Stored data entries
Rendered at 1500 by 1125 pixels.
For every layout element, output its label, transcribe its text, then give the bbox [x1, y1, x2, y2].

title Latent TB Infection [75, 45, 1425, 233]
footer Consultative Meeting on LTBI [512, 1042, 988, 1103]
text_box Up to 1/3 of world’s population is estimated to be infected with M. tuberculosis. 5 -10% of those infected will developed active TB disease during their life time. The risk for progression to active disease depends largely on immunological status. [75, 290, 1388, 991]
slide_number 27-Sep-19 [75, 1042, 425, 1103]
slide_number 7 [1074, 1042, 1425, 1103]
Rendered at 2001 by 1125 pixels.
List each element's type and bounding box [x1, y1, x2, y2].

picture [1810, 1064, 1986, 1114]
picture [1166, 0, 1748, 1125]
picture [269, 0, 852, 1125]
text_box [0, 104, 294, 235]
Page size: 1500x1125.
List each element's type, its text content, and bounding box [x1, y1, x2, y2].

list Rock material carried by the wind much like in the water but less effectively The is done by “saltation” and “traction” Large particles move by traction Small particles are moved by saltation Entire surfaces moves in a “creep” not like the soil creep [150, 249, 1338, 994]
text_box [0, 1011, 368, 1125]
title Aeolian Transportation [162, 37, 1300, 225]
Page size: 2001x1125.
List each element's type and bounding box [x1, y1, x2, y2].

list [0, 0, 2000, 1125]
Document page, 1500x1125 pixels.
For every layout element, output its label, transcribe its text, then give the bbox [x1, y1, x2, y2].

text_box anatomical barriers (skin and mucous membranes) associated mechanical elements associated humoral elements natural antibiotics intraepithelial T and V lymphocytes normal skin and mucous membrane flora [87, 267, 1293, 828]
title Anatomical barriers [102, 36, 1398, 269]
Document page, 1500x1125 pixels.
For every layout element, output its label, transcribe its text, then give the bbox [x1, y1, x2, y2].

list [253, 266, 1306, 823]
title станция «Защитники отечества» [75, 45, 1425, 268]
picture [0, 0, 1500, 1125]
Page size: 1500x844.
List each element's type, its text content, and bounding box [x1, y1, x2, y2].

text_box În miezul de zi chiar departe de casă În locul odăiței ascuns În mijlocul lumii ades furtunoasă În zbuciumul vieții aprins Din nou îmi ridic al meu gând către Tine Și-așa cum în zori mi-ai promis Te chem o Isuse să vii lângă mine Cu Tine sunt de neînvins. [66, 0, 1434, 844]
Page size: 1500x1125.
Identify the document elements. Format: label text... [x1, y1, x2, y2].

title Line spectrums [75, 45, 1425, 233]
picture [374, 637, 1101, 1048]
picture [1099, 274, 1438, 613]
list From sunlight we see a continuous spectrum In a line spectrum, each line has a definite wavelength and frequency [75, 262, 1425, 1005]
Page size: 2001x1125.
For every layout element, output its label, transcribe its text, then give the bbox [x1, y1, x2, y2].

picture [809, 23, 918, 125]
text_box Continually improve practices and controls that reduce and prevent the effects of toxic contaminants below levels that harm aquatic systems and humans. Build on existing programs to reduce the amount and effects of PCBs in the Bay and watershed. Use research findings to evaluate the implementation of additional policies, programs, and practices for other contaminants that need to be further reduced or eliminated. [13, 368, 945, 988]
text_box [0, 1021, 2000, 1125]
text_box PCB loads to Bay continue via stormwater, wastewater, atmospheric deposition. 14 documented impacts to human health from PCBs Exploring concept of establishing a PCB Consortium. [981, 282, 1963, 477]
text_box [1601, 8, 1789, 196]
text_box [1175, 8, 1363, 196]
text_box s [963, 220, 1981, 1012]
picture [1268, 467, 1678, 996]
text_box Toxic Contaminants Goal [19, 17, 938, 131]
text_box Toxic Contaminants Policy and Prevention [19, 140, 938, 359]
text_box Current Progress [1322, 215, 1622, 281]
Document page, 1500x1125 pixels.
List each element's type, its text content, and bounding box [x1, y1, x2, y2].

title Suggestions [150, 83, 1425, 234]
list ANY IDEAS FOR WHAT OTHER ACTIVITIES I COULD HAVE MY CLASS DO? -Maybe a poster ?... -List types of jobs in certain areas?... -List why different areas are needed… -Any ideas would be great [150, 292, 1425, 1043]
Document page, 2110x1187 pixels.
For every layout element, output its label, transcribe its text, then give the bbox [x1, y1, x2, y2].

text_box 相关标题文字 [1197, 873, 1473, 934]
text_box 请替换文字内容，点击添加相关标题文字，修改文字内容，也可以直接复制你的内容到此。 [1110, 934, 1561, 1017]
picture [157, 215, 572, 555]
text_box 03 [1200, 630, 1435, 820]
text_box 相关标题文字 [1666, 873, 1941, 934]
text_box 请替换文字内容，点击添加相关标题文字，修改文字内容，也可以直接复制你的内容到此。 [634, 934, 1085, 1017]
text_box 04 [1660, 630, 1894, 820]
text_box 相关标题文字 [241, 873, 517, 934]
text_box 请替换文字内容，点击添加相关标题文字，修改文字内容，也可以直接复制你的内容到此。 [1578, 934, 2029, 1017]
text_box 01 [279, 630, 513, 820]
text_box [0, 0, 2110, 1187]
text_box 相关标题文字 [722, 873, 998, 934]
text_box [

**WORK TO BE COMPLETED:** Up to and including the line that contains "Rendered at 2001 by 1125 pixels.", output the records above exactly, beginning with their first line.

**RESULT FOR THIS EXERCISE:**
Rendered at 1500 by 1125 pixels.
For every layout element, output its label, transcribe its text, then give the bbox [x1, y1, x2, y2].

title Latent TB Infection [75, 45, 1425, 233]
footer Consultative Meeting on LTBI [512, 1042, 988, 1103]
text_box Up to 1/3 of world’s population is estimated to be infected with M. tuberculosis. 5 -10% of those infected will developed active TB disease during their life time. The risk for progression to active disease depends largely on immunological status. [75, 290, 1388, 991]
slide_number 27-Sep-19 [75, 1042, 425, 1103]
slide_number 7 [1074, 1042, 1425, 1103]
Rendered at 2001 by 1125 pixels.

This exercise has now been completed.